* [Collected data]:
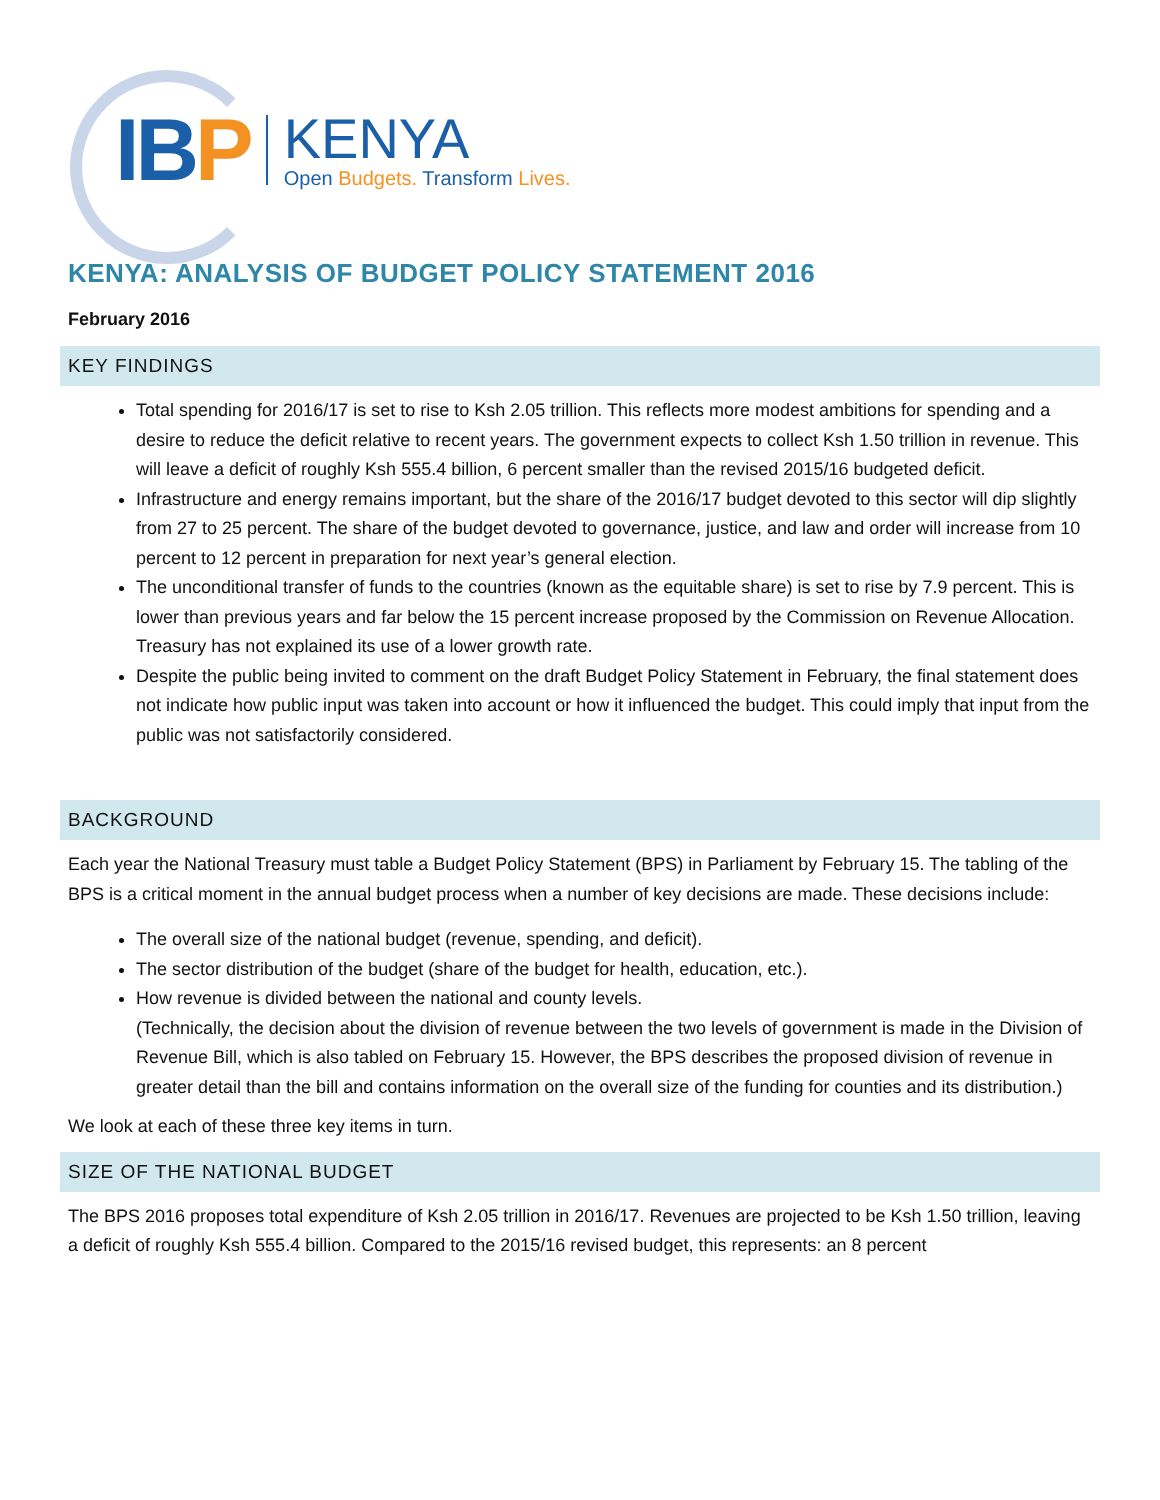IBP
KENYA
Open Budgets. Transform Lives.
KENYA: ANALYSIS OF BUDGET POLICY STATEMENT 2016
February 2016
KEY FINDINGS
Total spending for 2016/17 is set to rise to Ksh 2.05 trillion. This reflects more modest ambitions for spending and a desire to reduce the deficit relative to recent years. The government expects to collect Ksh 1.50 trillion in revenue. This will leave a deficit of roughly Ksh 555.4 billion, 6 percent smaller than the revised 2015/16 budgeted deficit.
Infrastructure and energy remains important, but the share of the 2016/17 budget devoted to this sector will dip slightly from 27 to 25 percent. The share of the budget devoted to governance, justice, and law and order will increase from 10 percent to 12 percent in preparation for next year’s general election.
The unconditional transfer of funds to the countries (known as the equitable share) is set to rise by 7.9 percent. This is lower than previous years and far below the 15 percent increase proposed by the Commission on Revenue Allocation. Treasury has not explained its use of a lower growth rate.
Despite the public being invited to comment on the draft Budget Policy Statement in February, the final statement does not indicate how public input was taken into account or how it influenced the budget. This could imply that input from the public was not satisfactorily considered.
BACKGROUND
Each year the National Treasury must table a Budget Policy Statement (BPS) in Parliament by February 15. The tabling of the BPS is a critical moment in the annual budget process when a number of key decisions are made. These decisions include:
The overall size of the national budget (revenue, spending, and deficit).
The sector distribution of the budget (share of the budget for health, education, etc.).
How revenue is divided between the national and county levels.
(Technically, the decision about the division of revenue between the two levels of government is made in the Division of Revenue Bill, which is also tabled on February 15. However, the BPS describes the proposed division of revenue in greater detail than the bill and contains information on the overall size of the funding for counties and its distribution.)
We look at each of these three key items in turn.
SIZE OF THE NATIONAL BUDGET
The BPS 2016 proposes total expenditure of Ksh 2.05 trillion in 2016/17. Revenues are projected to be Ksh 1.50 trillion, leaving a deficit of roughly Ksh 555.4 billion. Compared to the 2015/16 revised budget, this represents: an 8 percent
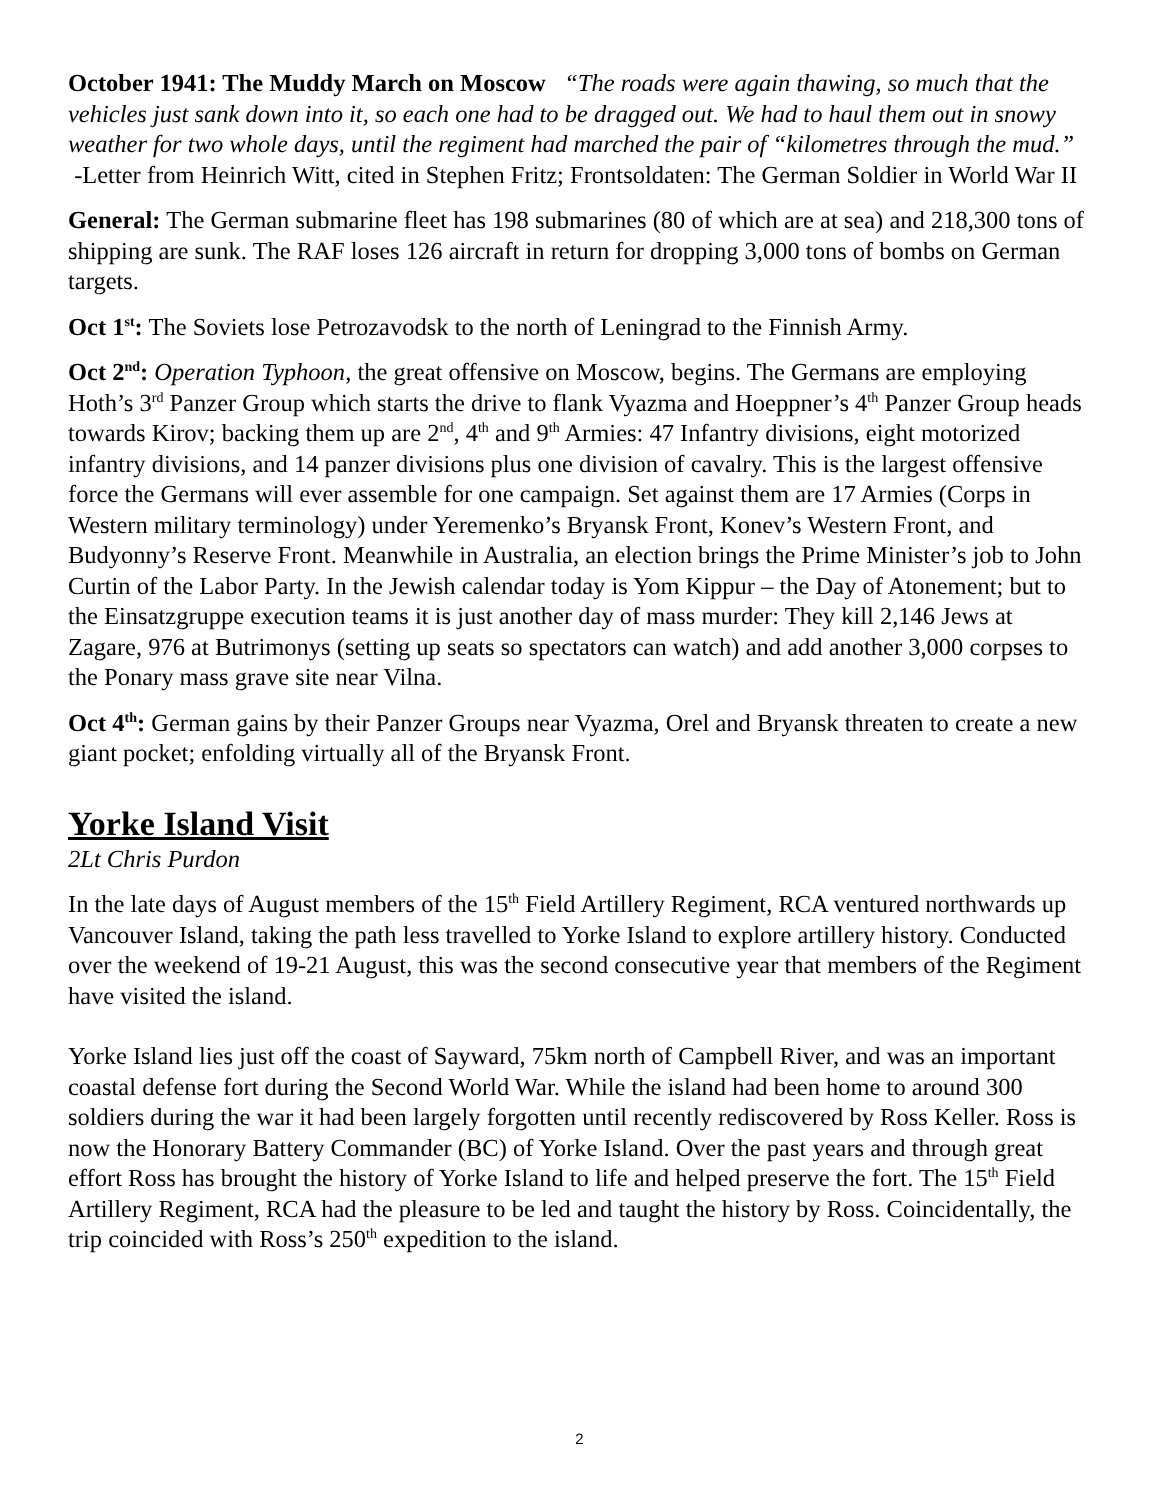October 1941: The Muddy March on Moscow “The roads were again thawing, so much that the vehicles just sank down into it, so each one had to be dragged out. We had to haul them out in snowy weather for two whole days, until the regiment had marched the pair of “kilometres through the mud.” -Letter from Heinrich Witt, cited in Stephen Fritz; Frontsoldaten: The German Soldier in World War II
General: The German submarine fleet has 198 submarines (80 of which are at sea) and 218,300 tons of shipping are sunk. The RAF loses 126 aircraft in return for dropping 3,000 tons of bombs on German targets.
Oct 1<sup>st</sup>: The Soviets lose Petrozavodsk to the north of Leningrad to the Finnish Army.
Oct 2<sup>nd</sup>: Operation Typhoon, the great offensive on Moscow, begins. The Germans are employing Hoth’s 3<sup>rd</sup> Panzer Group which starts the drive to flank Vyazma and Hoeppner’s 4<sup>th</sup> Panzer Group heads towards Kirov; backing them up are 2<sup>nd</sup>, 4<sup>th</sup> and 9<sup>th</sup> Armies: 47 Infantry divisions, eight motorized infantry divisions, and 14 panzer divisions plus one division of cavalry. This is the largest offensive force the Germans will ever assemble for one campaign. Set against them are 17 Armies (Corps in Western military terminology) under Yeremenko’s Bryansk Front, Konev’s Western Front, and Budyonny’s Reserve Front. Meanwhile in Australia, an election brings the Prime Minister’s job to John Curtin of the Labor Party. In the Jewish calendar today is Yom Kippur – the Day of Atonement; but to the Einsatzgruppe execution teams it is just another day of mass murder: They kill 2,146 Jews at Zagare, 976 at Butrimonys (setting up seats so spectators can watch) and add another 3,000 corpses to the Ponary mass grave site near Vilna.
Oct 4<sup>th</sup>: German gains by their Panzer Groups near Vyazma, Orel and Bryansk threaten to create a new giant pocket; enfolding virtually all of the Bryansk Front.
Yorke Island Visit
2Lt Chris Purdon
In the late days of August members of the 15<sup>th</sup> Field Artillery Regiment, RCA ventured northwards up Vancouver Island, taking the path less travelled to Yorke Island to explore artillery history. Conducted over the weekend of 19-21 August, this was the second consecutive year that members of the Regiment have visited the island.
Yorke Island lies just off the coast of Sayward, 75km north of Campbell River, and was an important coastal defense fort during the Second World War. While the island had been home to around 300 soldiers during the war it had been largely forgotten until recently rediscovered by Ross Keller. Ross is now the Honorary Battery Commander (BC) of Yorke Island. Over the past years and through great effort Ross has brought the history of Yorke Island to life and helped preserve the fort. The 15<sup>th</sup> Field Artillery Regiment, RCA had the pleasure to be led and taught the history by Ross. Coincidentally, the trip coincided with Ross’s 250<sup>th</sup> expedition to the island.
2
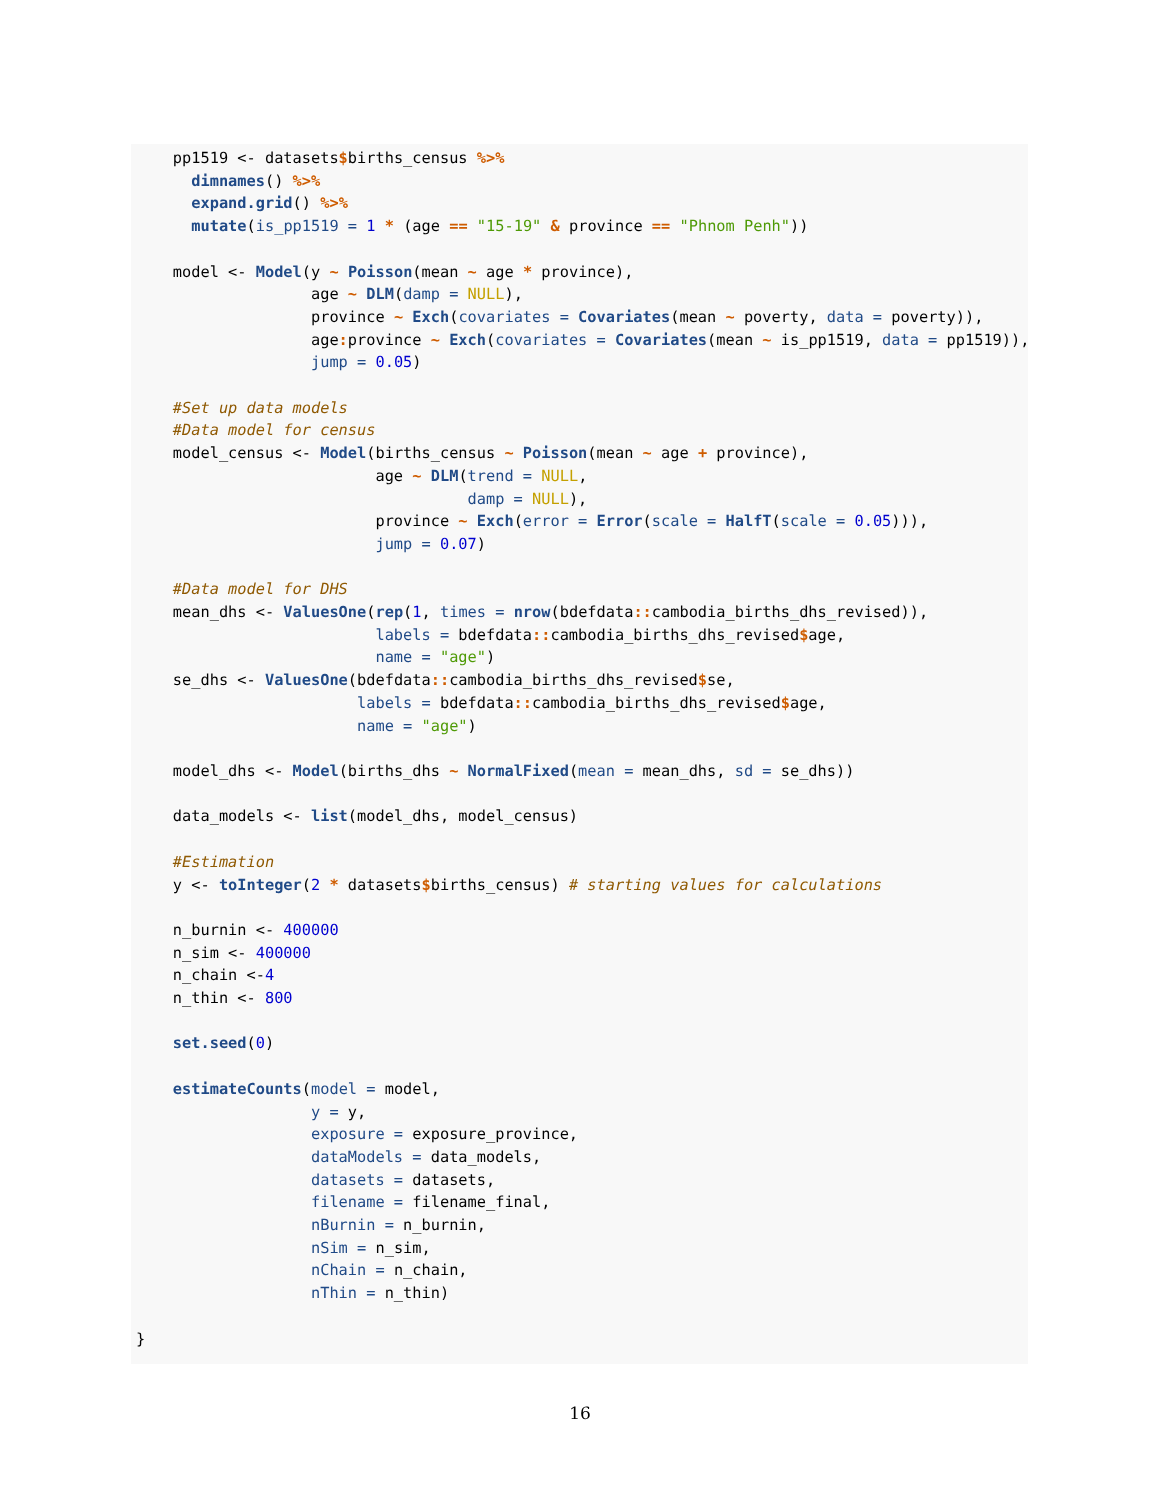pp1519 <- datasets$births_census %>%
      dimnames() %>%
      expand.grid() %>%
      mutate(is_pp1519 = 1 * (age == "15-19" & province == "Phnom Penh"))

    model <- Model(y ~ Poisson(mean ~ age * province),
                   age ~ DLM(damp = NULL),
                   province ~ Exch(covariates = Covariates(mean ~ poverty, data = poverty)),
                   age: province ~ Exch(covariates = Covariates(mean ~ is_pp1519, data = pp1519)),
                   jump = 0.05)

    #Set up data models
    #Data model for census
    model_census <- Model(births_census ~ Poisson(mean ~ age + province),
                          age ~ DLM(trend = NULL,
                                    damp = NULL),
                          province ~ Exch(error = Error(scale = HalfT(scale = 0.05))),
                          jump = 0.07)

    #Data model for DHS
    mean_dhs <- ValuesOne(rep(1, times = nrow(bdefdata:: cambodia_births_dhs_revised)),
                          labels = bdefdata:: cambodia_births_dhs_revised$age,
                          name = "age")
    se_dhs <- ValuesOne(bdefdata:: cambodia_births_dhs_revised$se,
                        labels = bdefdata:: cambodia_births_dhs_revised$age,
                        name = "age")

    model_dhs <- Model(births_dhs ~ NormalFixed(mean = mean_dhs, sd = se_dhs))

    data_models <- list(model_dhs, model_census)

    #Estimation
    y <- toInteger(2 * datasets$births_census) # starting values for calculations

    n_burnin <- 400000
    n_sim <- 400000
    n_chain <-4
    n_thin <- 800

    set.seed(0)

    estimateCounts(model = model,
                   y = y,
                   exposure = exposure_province,
                   dataModels = data_models,
                   datasets = datasets,
                   filename = filename_final,
                   nBurnin = n_burnin,
                   nSim = n_sim,
                   nChain = n_chain,
                   nThin = n_thin)

}
16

* [Brief]:
Your answer must be an exact reproduction of all entries, containing no pictures.

* [Expected answer]:
IBP
KENYA
Open Budgets. Transform Lives.
KENYA: ANALYSIS OF BUDGET POLICY STATEMENT 2016
February 2016
KEY FINDINGS
Total spending for 2016/17 is set to rise to Ksh 2.05 trillion. This reflects more modest ambitions for spending and a desire to reduce the deficit relative to recent years. The government expects to collect Ksh 1.50 trillion in revenue. This will leave a deficit of roughly Ksh 555.4 billion, 6 percent smaller than the revised 2015/16 budgeted deficit.
Infrastructure and energy remains important, but the share of the 2016/17 budget devoted to this sector will dip slightly from 27 to 25 percent. The share of the budget devoted to governance, justice, and law and order will increase from 10 percent to 12 percent in preparation for next year’s general election.
The unconditional transfer of funds to the countries (known as the equitable share) is set to rise by 7.9 percent. This is lower than previous years and far below the 15 percent increase proposed by the Commission on Revenue Allocation. Treasury has not explained its use of a lower growth rate.
Despite the public being invited to comment on the draft Budget Policy Statement in February, the final statement does not indicate how public input was taken into account or how it influenced the budget. This could imply that input from the public was not satisfactorily considered.
BACKGROUND
Each year the National Treasury must table a Budget Policy Statement (BPS) in Parliament by February 15. The tabling of the BPS is a critical moment in the annual budget process when a number of key decisions are made. These decisions include:
The overall size of the national budget (revenue, spending, and deficit).
The sector distribution of the budget (share of the budget for health, education, etc.).
How revenue is divided between the national and county levels.
(Technically, the decision about the division of revenue between the two levels of government is made in the Division of Revenue Bill, which is also tabled on February 15. However, the BPS describes the proposed division of revenue in greater detail than the bill and contains information on the overall size of the funding for counties and its distribution.)
We look at each of these three key items in turn.
SIZE OF THE NATIONAL BUDGET
The BPS 2016 proposes total expenditure of Ksh 2.05 trillion in 2016/17. Revenues are projected to be Ksh 1.50 trillion, leaving a deficit of roughly Ksh 555.4 billion. Compared to the 2015/16 revised budget, this represents: an 8 percent
October 1941: The Muddy March on Moscow “The roads were again thawing, so much that the vehicles just sank down into it, so each one had to be dragged out. We had to haul them out in snowy weather for two whole days, until the regiment had marched the pair of “kilometres through the mud.” -Letter from Heinrich Witt, cited in Stephen Fritz; Frontsoldaten: The German Soldier in World War II
General: The German submarine fleet has 198 submarines (80 of which are at sea) and 218,300 tons of shipping are sunk. The RAF loses 126 aircraft in return for dropping 3,000 tons of bombs on German targets.
Oct 1<sup>st</sup>: The Soviets lose Petrozavodsk to the north of Leningrad to the Finnish Army.
Oct 2<sup>nd</sup>: Operation Typhoon, the great offensive on Moscow, begins. The Germans are employing Hoth’s 3<sup>rd</sup> Panzer Group which starts the drive to flank Vyazma and Hoeppner’s 4<sup>th</sup> Panzer Group heads towards Kirov; backing them up are 2<sup>nd</sup>, 4<sup>th</sup> and 9<sup>th</sup> Armies: 47 Infantry divisions, eight motorized infantry divisions, and 14 panzer divisions plus one division of cavalry. This is the largest offensive force the Germans will ever assemble for one campaign. Set against them are 17 Armies (Corps in Western military terminology) under Yeremenko’s Bryansk Front, Konev’s Western Front, and Budyonny’s Reserve Front. Meanwhile in Australia, an election brings the Prime Minister’s job to John Curtin of the Labor Party. In the Jewish calendar today is Yom Kippur – the Day of Atonement; but to the Einsatzgruppe execution teams it is just another day of mass murder: They kill 2,146 Jews at Zagare, 976 at Butrimonys (setting up seats so spectators can watch) and add another 3,000 corpses to the Ponary mass grave site near Vilna.
Oct 4<sup>th</sup>: German gains by their Panzer Groups near Vyazma, Orel and Bryansk threaten to create a new giant pocket; enfolding virtually all of the Bryansk Front.
Yorke Island Visit
2Lt Chris Purdon
In the late days of August members of the 15<sup>th</sup> Field Artillery Regiment, RCA ventured northwards up Vancouver Island, taking the path less travelled to Yorke Island to explore artillery history. Conducted over the weekend of 19-21 August, this was the second consecutive year that members of the Regiment have visited the island.
Yorke Island lies just off the coast of Sayward, 75km north of Campbell River, and was an important coastal defense fort during the Second World War. While the island had been home to around 300 soldiers during the war it had been largely forgotten until recently rediscovered by Ross Keller. Ross is now the Honorary Battery Commander (BC) of Yorke Island. Over the past years and through great effort Ross has brought the history of Yorke Island to life and helped preserve the fort. The 15<sup>th</sup> Field Artillery Regiment, RCA had the pleasure to be led and taught the history by Ross. Coincidentally, the trip coincided with Ross’s 250<sup>th</sup> expedition to the island.
2
pp1519 <- datasets$births_census %>%
      dimnames() %>%
      expand.grid() %>%
      mutate(is_pp1519 = 1 * (age == "15-19" & province == "Phnom Penh"))

    model <- Model(y ~ Poisson(mean ~ age * province),
                   age ~ DLM(damp = NULL),
                   province ~ Exch(covariates = Covariates(mean ~ poverty, data = poverty)),
                   age: province ~ Exch(covariates = Covariates(mean ~ is_pp1519, data = pp1519)),
                   jump = 0.05)

    #Set up data models
    #Data model for census
    model_census <- Model(births_census ~ Poisson(mean ~ age + province),
                          age ~ DLM(trend = NULL,
                                    damp = NULL),
                          province ~ Exch(error = Error(scale = HalfT(scale = 0.05))),
                          jump = 0.07)

    #Data model for DHS
    mean_dhs <- ValuesOne(rep(1, times = nrow(bdefdata:: cambodia_births_dhs_revised)),
                          labels = bdefdata:: cambodia_births_dhs_revised$age,
                          name = "age")
    se_dhs <- ValuesOne(bdefdata:: cambodia_births_dhs_revised$se,
                        labels = bdefdata:: cambodia_births_dhs_revised$age,
                        name = "age")

    model_dhs <- Model(births_dhs ~ NormalFixed(mean = mean_dhs, sd = se_dhs))

    data_models <- list(model_dhs, model_census)

    #Estimation
    y <- toInteger(2 * datasets$births_census) # starting values for calculations

    n_burnin <- 400000
    n_sim <- 400000
    n_chain <-4
    n_thin <- 800

    set.seed(0)

    estimateCounts(model = model,
                   y = y,
                   exposure = exposure_province,
                   dataModels = data_models,
                   datasets = datasets,
                   filename = filename_final,
                   nBurnin = n_burnin,
                   nSim = n_sim,
                   nChain = n_chain,
                   nThin = n_thin)

}
16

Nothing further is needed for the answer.